[Records from a dataset]
=== Section Start ===

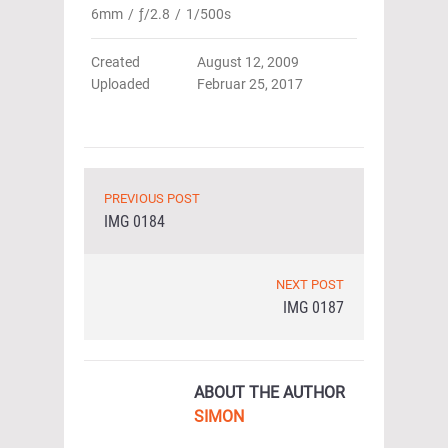
6mm
/
ƒ/2.8
/
1/500s
Created
August 12, 2009
Uploaded
Februar 25, 2017
PREVIOUS POST
IMG 0184
NEXT POST
IMG 0187
ABOUT THE AUTHOR
SIMON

=== Section End ===

### What you should do
What is needed is an exact reproduction of the data, pictures excluded.

### Task output
6mm
/
ƒ/2.8
/
1/500s
Created
August 12, 2009
Uploaded
Februar 25, 2017
PREVIOUS POST
IMG 0184
NEXT POST
IMG 0187
ABOUT THE AUTHOR
SIMON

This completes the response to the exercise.